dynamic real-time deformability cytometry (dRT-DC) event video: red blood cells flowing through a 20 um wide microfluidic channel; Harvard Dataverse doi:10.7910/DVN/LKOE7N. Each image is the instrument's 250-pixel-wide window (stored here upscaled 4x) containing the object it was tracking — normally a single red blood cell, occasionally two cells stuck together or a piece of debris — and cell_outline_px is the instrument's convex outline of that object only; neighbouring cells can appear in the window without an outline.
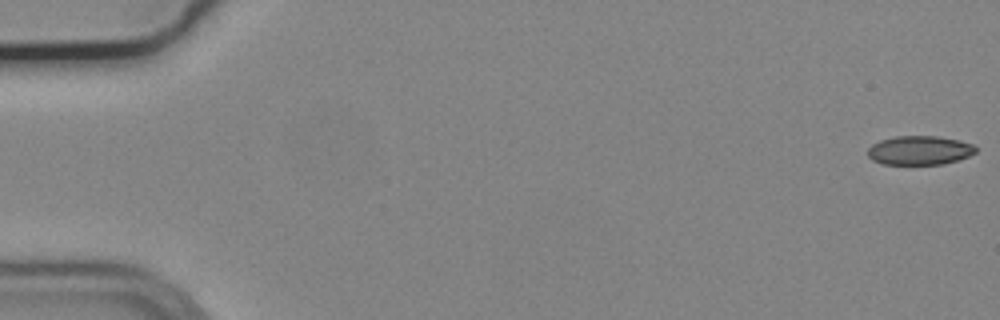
{"species": "common noctule bat (a hibernating species)", "species_latin": "Nyctalus noctula", "temperature_condition": "cold", "stored_images_in_passage": 55, "camera_frame_rate_fps": 3000, "um_per_image_px": 0.085, "animal": {"sex": "male", "body_mass_g": 19.2, "forearm_length_mm": 51.8}, "frame": {"image": 1, "passage_image": 1, "time_ms": 0.0, "image_size_px": [1000, 320], "cell_outline_px": [[976, 152], [968, 156], [944, 164], [884, 164], [872, 160], [868, 156], [868, 148], [872, 144], [880, 140], [896, 136], [936, 136], [960, 140], [972, 144], [976, 148]], "centroid_in_image_um": [78.15, 12.77], "position_along_channel_um": 6.9, "area_um2": 18.21}}
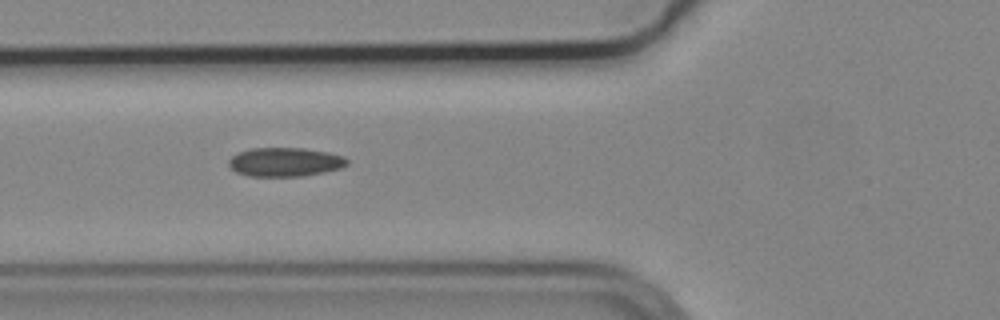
{"frame": {"image": 2, "passage_image": 21, "time_ms": 6.667, "image_size_px": [1000, 320], "cell_outline_px": [[348, 164], [340, 168], [324, 172], [304, 176], [248, 176], [236, 172], [228, 164], [228, 160], [232, 156], [240, 152], [252, 148], [304, 148], [328, 152], [344, 156], [348, 160]], "centroid_in_image_um": [24.24, 13.77], "position_along_channel_um": 101.6, "area_um2": 19.94}}
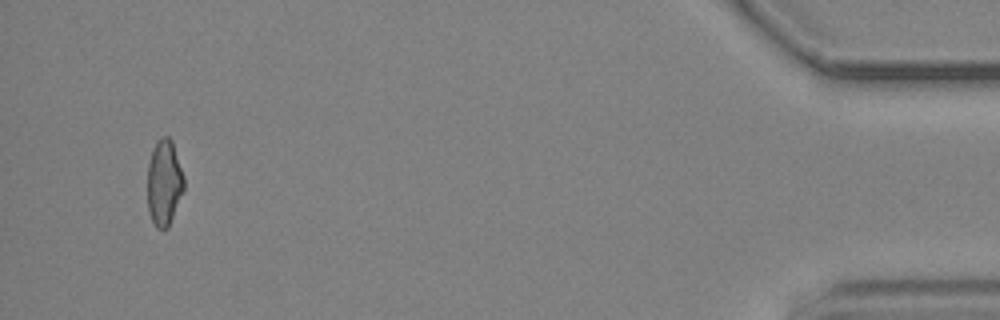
{"frame": {"image": 3, "passage_image": 53, "time_ms": 17.333, "image_size_px": [1000, 320], "cell_outline_px": [[184, 188], [168, 228], [156, 228], [152, 220], [148, 208], [148, 164], [152, 148], [160, 136], [168, 136], [172, 140], [184, 176]], "centroid_in_image_um": [13.95, 15.49], "position_along_channel_um": 421.2, "area_um2": 18.21}, "authors_computed_cell_mechanics": {"area_um2": 19.2474, "velocity_mm_per_s": 3.7448, "shape_relaxation_time_tau1_ms": null, "shape_relaxation_time_tau2_ms": 3.5156, "deformation_change_tau1": null, "deformation_change_tau2": 0.1043}}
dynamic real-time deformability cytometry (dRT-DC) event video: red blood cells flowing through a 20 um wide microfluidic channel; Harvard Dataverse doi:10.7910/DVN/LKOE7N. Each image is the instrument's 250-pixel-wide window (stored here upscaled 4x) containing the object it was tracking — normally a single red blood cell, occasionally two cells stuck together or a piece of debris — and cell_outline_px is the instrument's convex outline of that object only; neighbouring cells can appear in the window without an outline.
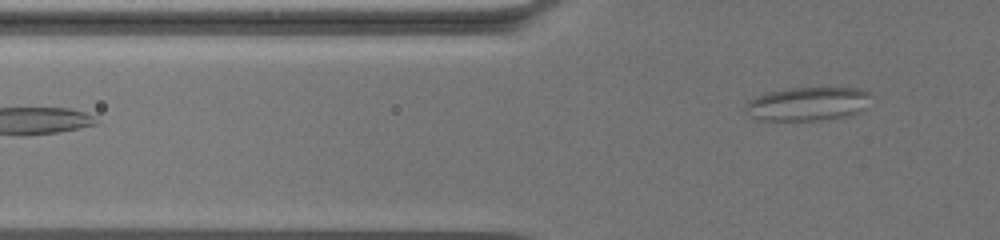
{"species": "common noctule bat (a hibernating species)", "species_latin": "Nyctalus noctula", "temperature_condition": "warm", "stored_images_in_passage": 35, "camera_frame_rate_fps": 3000, "um_per_image_px": 0.085, "animal": {"sex": "female", "body_mass_g": 19.5, "forearm_length_mm": 54.1}, "frame": {"image": 1, "passage_image": 3, "time_ms": 0.667, "image_size_px": [1000, 240], "cell_outline_px": [[872, 96], [868, 108], [852, 116], [820, 120], [756, 120], [744, 112], [744, 108], [748, 100], [756, 96], [768, 92], [788, 88], [860, 88], [868, 92]], "centroid_in_image_um": [68.68, 8.84], "position_along_channel_um": 57.1, "area_um2": 25.2}}
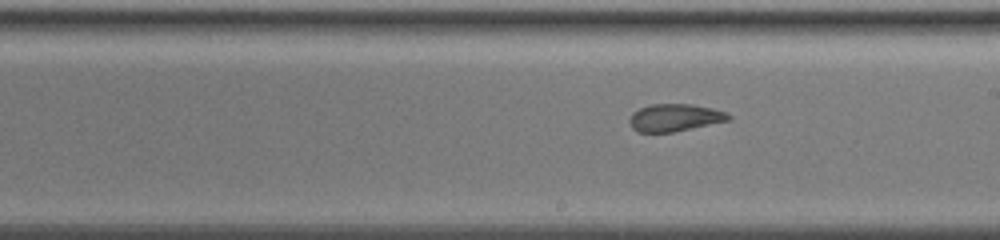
{"frame": {"image": 2, "passage_image": 23, "time_ms": 7.333, "image_size_px": [1000, 240], "cell_outline_px": [[732, 120], [672, 132], [636, 132], [632, 128], [628, 120], [632, 112], [640, 108], [652, 104], [692, 104], [712, 108], [724, 112], [732, 116]], "centroid_in_image_um": [57.34, 10.0], "position_along_channel_um": 231.7, "area_um2": 15.9}}
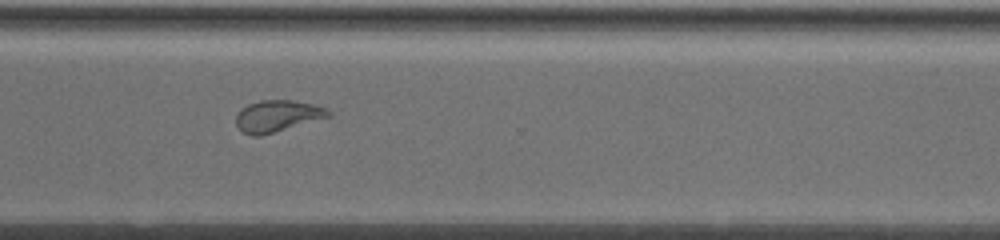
{"frame": {"image": 3, "passage_image": 35, "time_ms": 11.333, "image_size_px": [1000, 240], "cell_outline_px": [[332, 116], [260, 136], [252, 136], [244, 132], [236, 124], [236, 116], [248, 104], [260, 100], [292, 100], [312, 104], [324, 108], [332, 112]], "centroid_in_image_um": [23.6, 9.86], "position_along_channel_um": 347.0, "area_um2": 16.76}}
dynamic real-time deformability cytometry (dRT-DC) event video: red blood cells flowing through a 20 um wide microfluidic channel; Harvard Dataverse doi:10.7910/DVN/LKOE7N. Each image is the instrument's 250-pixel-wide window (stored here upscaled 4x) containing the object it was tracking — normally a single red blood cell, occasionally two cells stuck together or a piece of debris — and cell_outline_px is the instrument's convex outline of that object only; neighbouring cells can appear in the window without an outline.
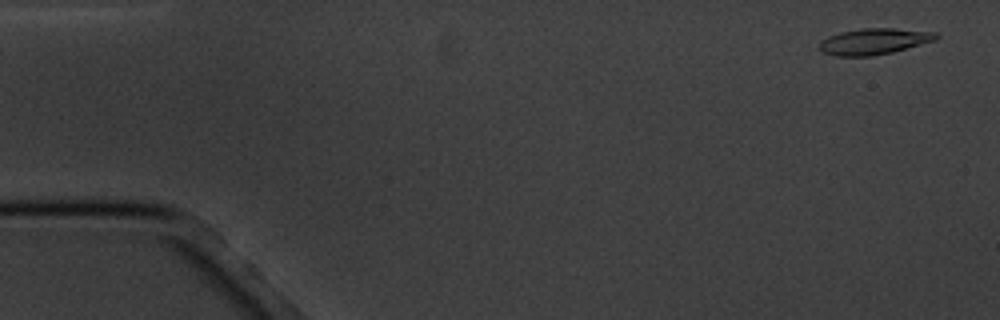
{"species": "common noctule bat (a hibernating species)", "species_latin": "Nyctalus noctula", "temperature_condition": "cold", "stored_images_in_passage": 5, "camera_frame_rate_fps": 3000, "um_per_image_px": 0.085, "animal": {"sex": "male", "body_mass_g": 20.1, "forearm_length_mm": 53.5}, "frame": {"image": 1, "passage_image": 1, "time_ms": 0.0, "image_size_px": [1000, 320], "cell_outline_px": [[940, 36], [936, 40], [892, 52], [872, 56], [836, 56], [824, 52], [816, 48], [820, 40], [828, 36], [840, 32], [864, 28], [896, 28], [936, 32]], "centroid_in_image_um": [74.27, 3.51], "position_along_channel_um": 10.7, "area_um2": 17.92}}
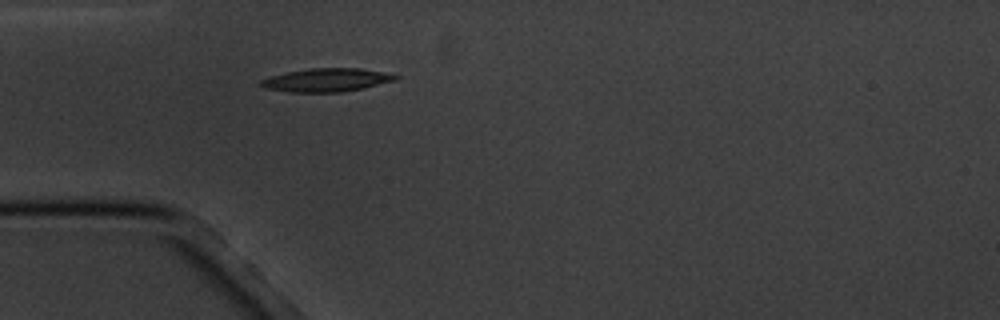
{"frame": {"image": 2, "passage_image": 5, "time_ms": 4.667, "image_size_px": [1000, 320], "cell_outline_px": [[400, 76], [396, 80], [364, 88], [344, 92], [288, 92], [264, 88], [260, 84], [260, 80], [272, 76], [288, 72], [308, 68], [360, 68], [384, 72]], "centroid_in_image_um": [27.78, 6.8], "position_along_channel_um": 57.2, "area_um2": 18.32}}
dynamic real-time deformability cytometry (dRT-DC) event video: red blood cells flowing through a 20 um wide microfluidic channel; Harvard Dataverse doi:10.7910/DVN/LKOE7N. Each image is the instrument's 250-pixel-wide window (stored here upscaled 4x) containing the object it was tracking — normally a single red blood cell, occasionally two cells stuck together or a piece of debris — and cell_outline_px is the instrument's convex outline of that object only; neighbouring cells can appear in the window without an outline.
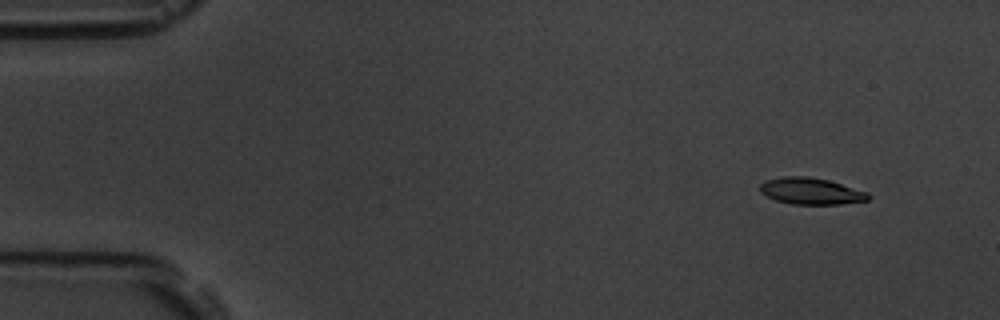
{"species": "common noctule bat (a hibernating species)", "species_latin": "Nyctalus noctula", "temperature_condition": "room temperature", "stored_images_in_passage": 10, "camera_frame_rate_fps": 3000, "um_per_image_px": 0.085, "animal": {"sex": "male", "body_mass_g": 19.5, "forearm_length_mm": 54.6}, "frame": {"image": 1, "passage_image": 2, "time_ms": 1.333, "image_size_px": [1000, 320], "cell_outline_px": [[872, 196], [868, 200], [840, 204], [792, 204], [776, 200], [760, 192], [760, 184], [764, 180], [784, 176], [808, 176], [828, 180], [868, 192]], "centroid_in_image_um": [68.93, 16.24], "position_along_channel_um": 16.1, "area_um2": 16.76}}
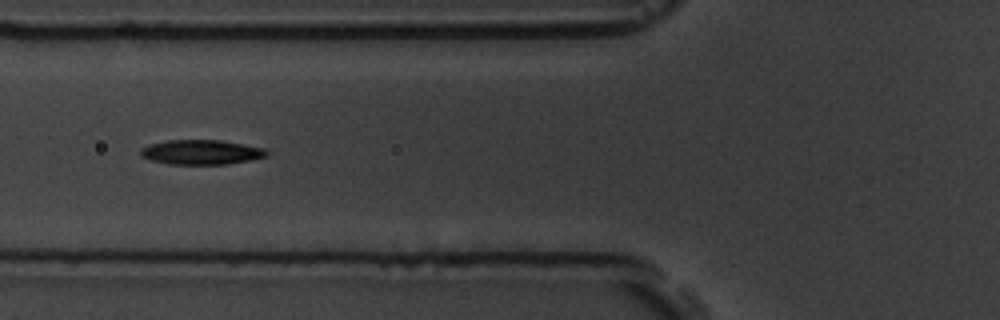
{"frame": {"image": 2, "passage_image": 7, "time_ms": 7.0, "image_size_px": [1000, 320], "cell_outline_px": [[268, 156], [252, 160], [228, 164], [168, 164], [152, 160], [140, 156], [140, 148], [152, 144], [168, 140], [220, 140], [244, 144], [264, 148], [268, 152]], "centroid_in_image_um": [17.13, 12.94], "position_along_channel_um": 108.7, "area_um2": 18.15}}
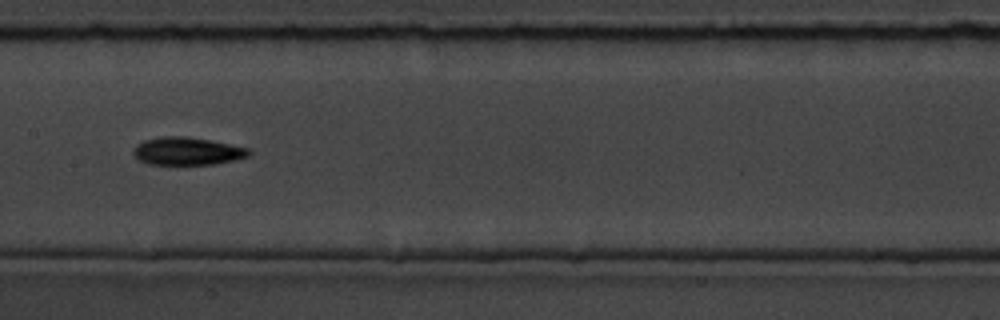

*-*-*

§ **Exercise prompt**: Quote the entries in full. Any image among them is to be omitted from the copy.

§ **Response**:
dynamic real-time deformability cytometry (dRT-DC) event video: red blood cells flowing through a 20 um wide microfluidic channel; Harvard Dataverse doi:10.7910/DVN/LKOE7N. Each image is the instrument's 250-pixel-wide window (stored here upscaled 4x) containing the object it was tracking — normally a single red blood cell, occasionally two cells stuck together or a piece of debris — and cell_outline_px is the instrument's convex outline of that object only; neighbouring cells can appear in the window without an outline.
{"species": "common noctule bat (a hibernating species)", "species_latin": "Nyctalus noctula", "temperature_condition": "cold", "stored_images_in_passage": 55, "camera_frame_rate_fps": 3000, "um_per_image_px": 0.085, "animal": {"sex": "male", "body_mass_g": 19.2, "forearm_length_mm": 51.8}, "frame": {"image": 1, "passage_image": 1, "time_ms": 0.0, "image_size_px": [1000, 320], "cell_outline_px": [[976, 152], [968, 156], [944, 164], [884, 164], [872, 160], [868, 156], [868, 148], [872, 144], [880, 140], [896, 136], [936, 136], [960, 140], [972, 144], [976, 148]], "centroid_in_image_um": [78.15, 12.77], "position_along_channel_um": 6.9, "area_um2": 18.21}}
{"frame": {"image": 2, "passage_image": 21, "time_ms": 6.667, "image_size_px": [1000, 320], "cell_outline_px": [[348, 164], [340, 168], [324, 172], [304, 176], [248, 176], [236, 172], [228, 164], [228, 160], [232, 156], [240, 152], [252, 148], [304, 148], [328, 152], [344, 156], [348, 160]], "centroid_in_image_um": [24.24, 13.77], "position_along_channel_um": 101.6, "area_um2": 19.94}}
{"frame": {"image": 3, "passage_image": 53, "time_ms": 17.333, "image_size_px": [1000, 320], "cell_outline_px": [[184, 188], [168, 228], [156, 228], [152, 220], [148, 208], [148, 164], [152, 148], [160, 136], [168, 136], [172, 140], [184, 176]], "centroid_in_image_um": [13.95, 15.49], "position_along_channel_um": 421.2, "area_um2": 18.21}, "authors_computed_cell_mechanics": {"area_um2": 19.2474, "velocity_mm_per_s": 3.7448, "shape_relaxation_time_tau1_ms": null, "shape_relaxation_time_tau2_ms": 3.5156, "deformation_change_tau1": null, "deformation_change_tau2": 0.1043}}
dynamic real-time deformability cytometry (dRT-DC) event video: red blood cells flowing through a 20 um wide microfluidic channel; Harvard Dataverse doi:10.7910/DVN/LKOE7N. Each image is the instrument's 250-pixel-wide window (stored here upscaled 4x) containing the object it was tracking — normally a single red blood cell, occasionally two cells stuck together or a piece of debris — and cell_outline_px is the instrument's convex outline of that object only; neighbouring cells can appear in the window without an outline.
{"species": "common noctule bat (a hibernating species)", "species_latin": "Nyctalus noctula", "temperature_condition": "warm", "stored_images_in_passage": 35, "camera_frame_rate_fps": 3000, "um_per_image_px": 0.085, "animal": {"sex": "female", "body_mass_g": 19.5, "forearm_length_mm": 54.1}, "frame": {"image": 1, "passage_image": 3, "time_ms": 0.667, "image_size_px": [1000, 240], "cell_outline_px": [[872, 96], [868, 108], [852, 116], [820, 120], [756, 120], [744, 112], [744, 108], [748, 100], [756, 96], [768, 92], [788, 88], [860, 88], [868, 92]], "centroid_in_image_um": [68.68, 8.84], "position_along_channel_um": 57.1, "area_um2": 25.2}}
{"frame": {"image": 2, "passage_image": 23, "time_ms": 7.333, "image_size_px": [1000, 240], "cell_outline_px": [[732, 120], [672, 132], [636, 132], [632, 128], [628, 120], [632, 112], [640, 108], [652, 104], [692, 104], [712, 108], [724, 112], [732, 116]], "centroid_in_image_um": [57.34, 10.0], "position_along_channel_um": 231.7, "area_um2": 15.9}}
{"frame": {"image": 3, "passage_image": 35, "time_ms": 11.333, "image_size_px": [1000, 240], "cell_outline_px": [[332, 116], [260, 136], [252, 136], [244, 132], [236, 124], [236, 116], [248, 104], [260, 100], [292, 100], [312, 104], [324, 108], [332, 112]], "centroid_in_image_um": [23.6, 9.86], "position_along_channel_um": 347.0, "area_um2": 16.76}}
dynamic real-time deformability cytometry (dRT-DC) event video: red blood cells flowing through a 20 um wide microfluidic channel; Harvard Dataverse doi:10.7910/DVN/LKOE7N. Each image is the instrument's 250-pixel-wide window (stored here upscaled 4x) containing the object it was tracking — normally a single red blood cell, occasionally two cells stuck together or a piece of debris — and cell_outline_px is the instrument's convex outline of that object only; neighbouring cells can appear in the window without an outline.
{"species": "common noctule bat (a hibernating species)", "species_latin": "Nyctalus noctula", "temperature_condition": "cold", "stored_images_in_passage": 5, "camera_frame_rate_fps": 3000, "um_per_image_px": 0.085, "animal": {"sex": "male", "body_mass_g": 20.1, "forearm_length_mm": 53.5}, "frame": {"image": 1, "passage_image": 1, "time_ms": 0.0, "image_size_px": [1000, 320], "cell_outline_px": [[940, 36], [936, 40], [892, 52], [872, 56], [836, 56], [824, 52], [816, 48], [820, 40], [828, 36], [840, 32], [864, 28], [896, 28], [936, 32]], "centroid_in_image_um": [74.27, 3.51], "position_along_channel_um": 10.7, "area_um2": 17.92}}
{"frame": {"image": 2, "passage_image": 5, "time_ms": 4.667, "image_size_px": [1000, 320], "cell_outline_px": [[400, 76], [396, 80], [364, 88], [344, 92], [288, 92], [264, 88], [260, 84], [260, 80], [272, 76], [288, 72], [308, 68], [360, 68], [384, 72]], "centroid_in_image_um": [27.78, 6.8], "position_along_channel_um": 57.2, "area_um2": 18.32}}
dynamic real-time deformability cytometry (dRT-DC) event video: red blood cells flowing through a 20 um wide microfluidic channel; Harvard Dataverse doi:10.7910/DVN/LKOE7N. Each image is the instrument's 250-pixel-wide window (stored here upscaled 4x) containing the object it was tracking — normally a single red blood cell, occasionally two cells stuck together or a piece of debris — and cell_outline_px is the instrument's convex outline of that object only; neighbouring cells can appear in the window without an outline.
{"species": "common noctule bat (a hibernating species)", "species_latin": "Nyctalus noctula", "temperature_condition": "room temperature", "stored_images_in_passage": 10, "camera_frame_rate_fps": 3000, "um_per_image_px": 0.085, "animal": {"sex": "male", "body_mass_g": 19.5, "forearm_length_mm": 54.6}, "frame": {"image": 1, "passage_image": 2, "time_ms": 1.333, "image_size_px": [1000, 320], "cell_outline_px": [[872, 196], [868, 200], [840, 204], [792, 204], [776, 200], [760, 192], [760, 184], [764, 180], [784, 176], [808, 176], [828, 180], [868, 192]], "centroid_in_image_um": [68.93, 16.24], "position_along_channel_um": 16.1, "area_um2": 16.76}}
{"frame": {"image": 2, "passage_image": 7, "time_ms": 7.0, "image_size_px": [1000, 320], "cell_outline_px": [[268, 156], [252, 160], [228, 164], [168, 164], [152, 160], [140, 156], [140, 148], [152, 144], [168, 140], [220, 140], [244, 144], [264, 148], [268, 152]], "centroid_in_image_um": [17.13, 12.94], "position_along_channel_um": 108.7, "area_um2": 18.15}}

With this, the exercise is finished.